### TEXT PASSAGE
▬▬▬▬▬▬▬▬▬▬
These are the truly compassionate approaches. While other states are learning just how empty the promises of the Affordable Care Act are, Texas has focused on delivering care, not simply coverage.
Our Legislature has also increased funding for public education and worked to ensure that schools view parents not as obstacles to be overcome, but as the ultimate decisions makers for their children’s education. In fact, Texas is spending more money on public education than it ever has. According to state data, funding has increased by 51% over the last decade, far outpacing the 7% growth in student attendance. And last spring, lawmakers passed the largest education funding increase in state history.
And Dallas has become the nation’s model for effective policing—not defunding the police and leaving entire communities at the mercy of predators. Crime is falling, and families feel safer to live their lives and pursue their dreams.
Perhaps the exception can help prove the rule. Austin, the Lone Star State’s outlier, is just “a few years” behind San Francisco in its culture of death—from rising crime to homelessness to open air drug markets to opioid and fentanyl deaths on the streets. But that’s Austin; last year, one Texas lawmaker offered a bill to dissolve the city of Austin and create a District of Austin—much like the District of Columbia. It didn’t go anywhere, but it demonstrates how the rest of Texas sees the issue; the wages of woke are death.
▬▬▬▬▬▬▬▬▬▬
### DATA SUPPLIED

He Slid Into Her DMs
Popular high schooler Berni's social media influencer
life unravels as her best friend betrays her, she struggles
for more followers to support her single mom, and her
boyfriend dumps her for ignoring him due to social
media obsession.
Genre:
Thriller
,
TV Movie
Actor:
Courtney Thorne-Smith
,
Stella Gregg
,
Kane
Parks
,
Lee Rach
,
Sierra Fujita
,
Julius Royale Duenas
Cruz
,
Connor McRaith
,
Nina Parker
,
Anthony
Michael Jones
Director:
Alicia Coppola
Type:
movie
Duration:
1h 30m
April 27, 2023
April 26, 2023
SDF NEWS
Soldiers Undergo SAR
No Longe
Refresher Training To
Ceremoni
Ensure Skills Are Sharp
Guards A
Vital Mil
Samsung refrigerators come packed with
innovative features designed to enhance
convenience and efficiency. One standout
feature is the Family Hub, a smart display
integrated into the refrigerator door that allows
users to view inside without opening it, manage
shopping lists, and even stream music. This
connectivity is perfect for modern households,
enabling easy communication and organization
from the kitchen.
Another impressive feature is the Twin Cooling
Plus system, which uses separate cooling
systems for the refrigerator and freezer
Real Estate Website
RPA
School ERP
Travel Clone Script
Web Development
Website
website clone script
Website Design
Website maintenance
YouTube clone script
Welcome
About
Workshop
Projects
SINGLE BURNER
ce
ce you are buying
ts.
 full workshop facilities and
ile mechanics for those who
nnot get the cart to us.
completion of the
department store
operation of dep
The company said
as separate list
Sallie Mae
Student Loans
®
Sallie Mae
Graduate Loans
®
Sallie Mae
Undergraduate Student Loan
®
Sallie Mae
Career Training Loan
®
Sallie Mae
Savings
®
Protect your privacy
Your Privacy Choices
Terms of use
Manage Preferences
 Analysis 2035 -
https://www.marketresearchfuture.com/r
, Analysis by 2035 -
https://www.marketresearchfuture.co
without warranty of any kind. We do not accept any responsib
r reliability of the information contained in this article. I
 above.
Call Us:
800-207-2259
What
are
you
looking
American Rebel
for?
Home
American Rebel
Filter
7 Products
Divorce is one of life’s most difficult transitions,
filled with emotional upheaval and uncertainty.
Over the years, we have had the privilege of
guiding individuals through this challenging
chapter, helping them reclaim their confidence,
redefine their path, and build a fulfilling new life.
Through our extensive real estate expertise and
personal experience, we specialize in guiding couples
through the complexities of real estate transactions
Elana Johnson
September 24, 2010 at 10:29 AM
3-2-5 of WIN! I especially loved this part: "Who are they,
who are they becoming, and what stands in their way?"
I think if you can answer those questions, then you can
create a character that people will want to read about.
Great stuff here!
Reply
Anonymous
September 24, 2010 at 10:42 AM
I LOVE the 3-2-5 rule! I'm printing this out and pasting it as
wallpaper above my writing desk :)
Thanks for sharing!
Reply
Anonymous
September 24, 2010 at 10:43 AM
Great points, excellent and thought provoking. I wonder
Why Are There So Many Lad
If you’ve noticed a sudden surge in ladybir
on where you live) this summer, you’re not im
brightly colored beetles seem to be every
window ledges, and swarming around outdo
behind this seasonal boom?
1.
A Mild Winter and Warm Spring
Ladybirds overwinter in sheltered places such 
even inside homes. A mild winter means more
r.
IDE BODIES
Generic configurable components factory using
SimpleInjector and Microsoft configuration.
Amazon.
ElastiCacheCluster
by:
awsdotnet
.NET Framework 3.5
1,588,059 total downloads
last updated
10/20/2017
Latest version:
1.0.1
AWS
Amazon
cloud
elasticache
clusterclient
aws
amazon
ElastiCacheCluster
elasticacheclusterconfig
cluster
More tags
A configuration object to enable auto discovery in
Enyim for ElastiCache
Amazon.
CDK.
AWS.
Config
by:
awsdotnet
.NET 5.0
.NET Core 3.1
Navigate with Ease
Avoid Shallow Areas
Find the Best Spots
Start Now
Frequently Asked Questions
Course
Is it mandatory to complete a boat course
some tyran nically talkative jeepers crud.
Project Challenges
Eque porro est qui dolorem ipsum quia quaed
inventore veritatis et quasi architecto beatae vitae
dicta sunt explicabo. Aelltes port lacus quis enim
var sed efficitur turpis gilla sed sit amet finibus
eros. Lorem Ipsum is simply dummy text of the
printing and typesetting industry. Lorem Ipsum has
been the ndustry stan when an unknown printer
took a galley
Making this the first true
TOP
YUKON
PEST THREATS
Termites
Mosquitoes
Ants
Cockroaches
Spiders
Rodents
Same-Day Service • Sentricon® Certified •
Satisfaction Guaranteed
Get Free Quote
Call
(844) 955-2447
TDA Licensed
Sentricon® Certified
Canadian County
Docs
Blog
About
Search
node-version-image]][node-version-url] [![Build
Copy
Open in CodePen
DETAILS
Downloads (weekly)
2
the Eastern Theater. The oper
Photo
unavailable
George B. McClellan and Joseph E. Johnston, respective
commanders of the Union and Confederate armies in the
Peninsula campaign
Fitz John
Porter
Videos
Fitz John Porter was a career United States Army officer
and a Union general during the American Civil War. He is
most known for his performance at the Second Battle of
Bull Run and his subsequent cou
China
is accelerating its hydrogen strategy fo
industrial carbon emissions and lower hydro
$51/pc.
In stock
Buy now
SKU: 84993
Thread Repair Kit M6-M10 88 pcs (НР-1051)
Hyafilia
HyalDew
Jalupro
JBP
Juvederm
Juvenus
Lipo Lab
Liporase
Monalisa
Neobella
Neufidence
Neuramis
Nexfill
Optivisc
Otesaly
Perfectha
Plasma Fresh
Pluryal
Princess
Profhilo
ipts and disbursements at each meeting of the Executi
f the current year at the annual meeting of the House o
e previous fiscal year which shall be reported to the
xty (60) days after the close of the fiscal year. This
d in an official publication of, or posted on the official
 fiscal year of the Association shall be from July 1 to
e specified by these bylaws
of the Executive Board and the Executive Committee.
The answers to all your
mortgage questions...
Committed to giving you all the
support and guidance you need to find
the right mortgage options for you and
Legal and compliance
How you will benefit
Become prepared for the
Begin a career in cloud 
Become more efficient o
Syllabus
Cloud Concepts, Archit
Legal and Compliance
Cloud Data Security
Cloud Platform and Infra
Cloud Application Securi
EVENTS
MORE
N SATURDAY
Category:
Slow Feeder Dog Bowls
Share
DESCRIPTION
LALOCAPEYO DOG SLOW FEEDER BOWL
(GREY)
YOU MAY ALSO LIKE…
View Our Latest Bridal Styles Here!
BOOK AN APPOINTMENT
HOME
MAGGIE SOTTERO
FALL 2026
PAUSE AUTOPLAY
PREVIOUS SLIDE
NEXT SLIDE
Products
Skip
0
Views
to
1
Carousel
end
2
▬▬▬▬▬▬▬▬▬▬
### ABOUT THIS EXERCISE
In the text about Texas, by what percentage has state funding for public education grown over the last decade?

### RESPONSE AREA
51%, according to state data.